Просто не верится, что я о самой себе узнала. То я слишком многого требовала от людей и, не получив желаемого, сама провоцировала их на какие-то поступки, а сейчас меня это бесит. Кейн, к примеру, не подставил бы меня, если б я с самого начала не показала себя полной дурой и непрофессиональной журналисткой. Да даже родители, которые, как мне казалось, постоянно что-то портили, фактически делали все, что могли. Когда же я была слишком маленькой, чтобы быть хоть сколько-нибудь причастной к их поступкам, то та роль, которую я играю во всем этом сегодня, вызывает у меня отвращение.

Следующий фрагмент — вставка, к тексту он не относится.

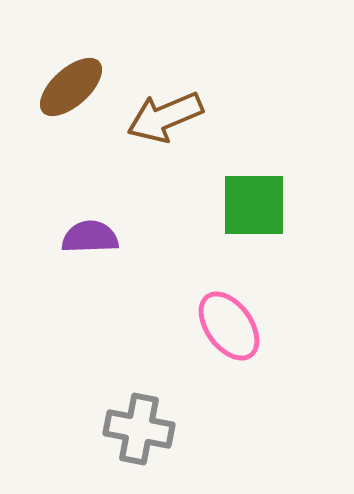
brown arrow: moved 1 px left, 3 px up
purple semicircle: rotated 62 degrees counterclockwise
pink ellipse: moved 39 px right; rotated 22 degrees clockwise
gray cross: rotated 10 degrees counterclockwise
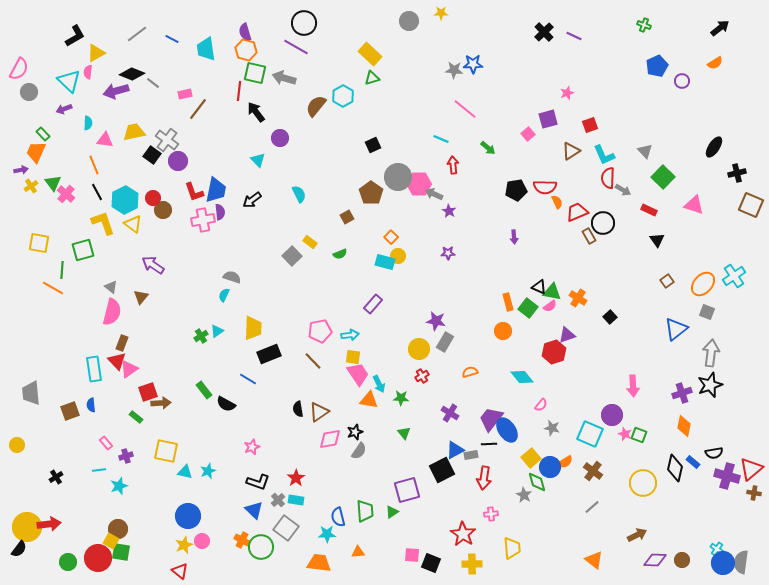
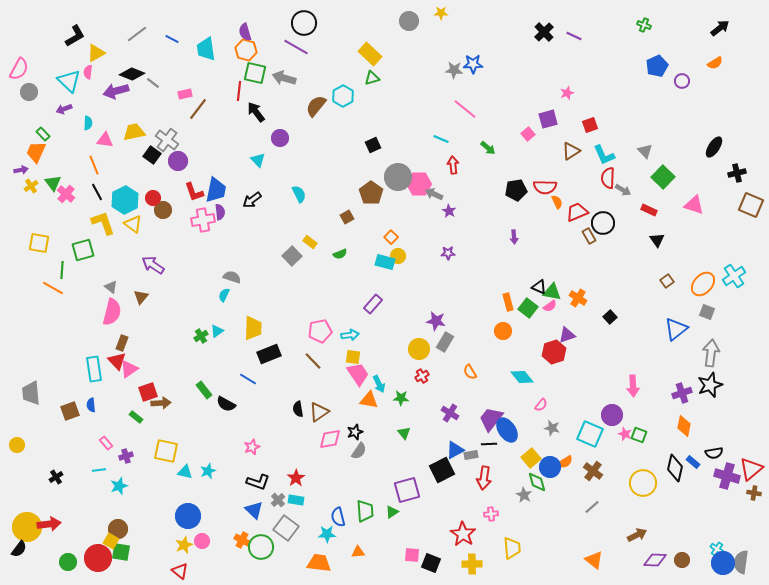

Я отправляюсь на собрание в «Пледжс» и делюсь со всеми своим открытием, и впервые за все время говорю не с целью рассмешить их или продемонстрировать, как здорово я умею выражать свои мысли. Я наконец-то понимаю, что имеют в виду люди, когда утверждают, что обсуждение в группе помогает им осмыслить свои поступки. И, если в этом они оказались правы, может, они правы и во всем остальном?
Наконец, спустя несколько дней, я сижу в уставленной папоротниками квартире Рэчел и читаю ей все, что понаписала — около сотни страниц. Потом курю. И снова читаю. Она кивает, курит вместе со мной и время от времени делает какие-то пометки в своем желтом блокноте.
— Ты, наверное, уже чертовски устала, — говорю я три часа спустя.
— Вовсе нет. Помни, ты помогаешь мне, позволяя все это выслушать.
В период лечения в «Пледжс» пациенты центра только и твердят, что, помогая другим и выслушивая их, ты тем самым избавляешься от собственных проблем — которые у большинства из нас связаны с нашим раздутым эго — и начинаешь понимать, что надо прислушиваться и к самому себе. Сказать по правде, я считала все это полной чушью. Но, взглянув на Рэчел и вспомнив, что она — мой учитель, а не актриса, и что в «Пледжс» постоянно напоминают о том, что нужно вырабатывать стратегию «истовой честности», я верю, что она не врет. Поэтому я читаю, читаю, читаю до тех пор, пока не садится солнце и я не переворачиваю последнюю страницу.